額田雅裕(解説)・芝田浩子(彩色)『城下町の風景-カラーでよむ『紀伊国名所図会』』

A4判、65頁、本体1,000円(税別)

ニュース和歌山、2009年発行


城下町の風景
▲『城下町の風景-カラーでよむ
               『紀伊国名所図会』』

 ついに城下町和歌山を歩くのに必携にしてしかるべき本がでた。著者は本研究会会員で和歌山市教育委員会生涯学習部の額田雅裕氏である。地形環境学専門の研究者として精力的な研究をされてきた著者は、近年は職場がある城下町和歌山フィールドに、近世城下町をテーマとして歩くことを主眼とした活動に取り組んでおられる。その蓄積の地域に対する深さの一端は一昨年の和歌山巡検でもお世話になった時に実感された方も多いであろう。

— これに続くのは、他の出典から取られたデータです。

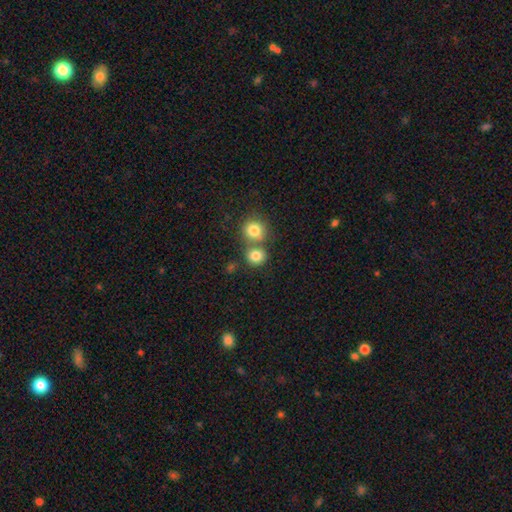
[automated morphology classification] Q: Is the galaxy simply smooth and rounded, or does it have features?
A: smooth — 81%.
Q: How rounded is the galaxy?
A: round — 86%.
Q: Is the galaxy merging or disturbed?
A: none — 54%.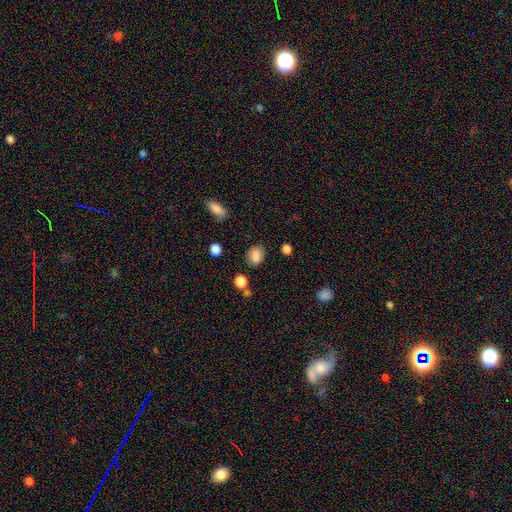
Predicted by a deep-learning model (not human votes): smooth 81%, star or artifact 10%, featured or disk 8%. Down the decision tree: how rounded — in between (54%); merging — none (77%).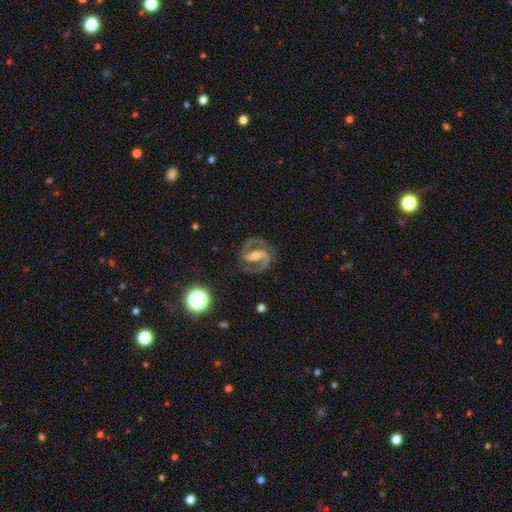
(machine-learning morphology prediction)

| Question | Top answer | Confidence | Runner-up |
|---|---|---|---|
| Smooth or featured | featured or disk | 91% | star or artifact (5%) |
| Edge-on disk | no | 97% | yes (3%) |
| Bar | strong | 54% | weak (34%) |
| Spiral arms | yes | 98% | no (2%) |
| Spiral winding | medium | 62% | tight (28%) |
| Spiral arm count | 2 | 94% | can't tell (2%) |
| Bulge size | moderate | 51% | small (39%) |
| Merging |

 さて、本書はニュース和歌山に2008年8月16日から2009年3月14日までの毎週土曜日号に掲載されたものをさらに修正・加筆されたものである。和歌山には高市志友(帯屋伊兵衛)が編集・出版した『紀伊国名所図会』(文化8(1838)年初編)という近世の地誌書があるが、その『紀伊国名所図会』の和歌山城下町を描いた部分『紀伊国名所図会』に額田雅裕氏が解説を、芝田浩子氏が彩色をほどこして、「夕涼み客でにぎわう夜店(03)」・「藩主も飲んだ?不老長寿の酒(14)」・「武術の見物スポット(15)」・「花樹と松に囲まれた鶴ノ渓(21)」・「にぎわう城下の台所(28)」など30のテーマを設定して、国土地理院発行の1万分の1地形図「和歌山」(1999年)や著者自身の撮影による写真によって城下町の全体を現況と対比して俯瞰している。また初頁には『安政二年和歌山城下町絵図』(和歌山市立博物館所蔵)が付せられ、それぞれの図版が城下町のどの部分を描いたものかが示されて利用者の便をはかられている。ほとんどのテーマが見開き1ページにおさまっているというのもよい。当時の見るべきポイントや城下町時代と現在との対比も丁寧な言葉遣いでわかりやすく説明されている。『紀伊国名所図会』を軸に、江戸時代後期の和歌山城下町の風景がいきいきと読み解かれ、まるで近世の城下町にタイムスリップしたような感覚を楽しむことができるという嗜好である。彩色された『和歌山名所図会』の人物たちはそれぞれの風景になじみ、まるで動き出しそうである。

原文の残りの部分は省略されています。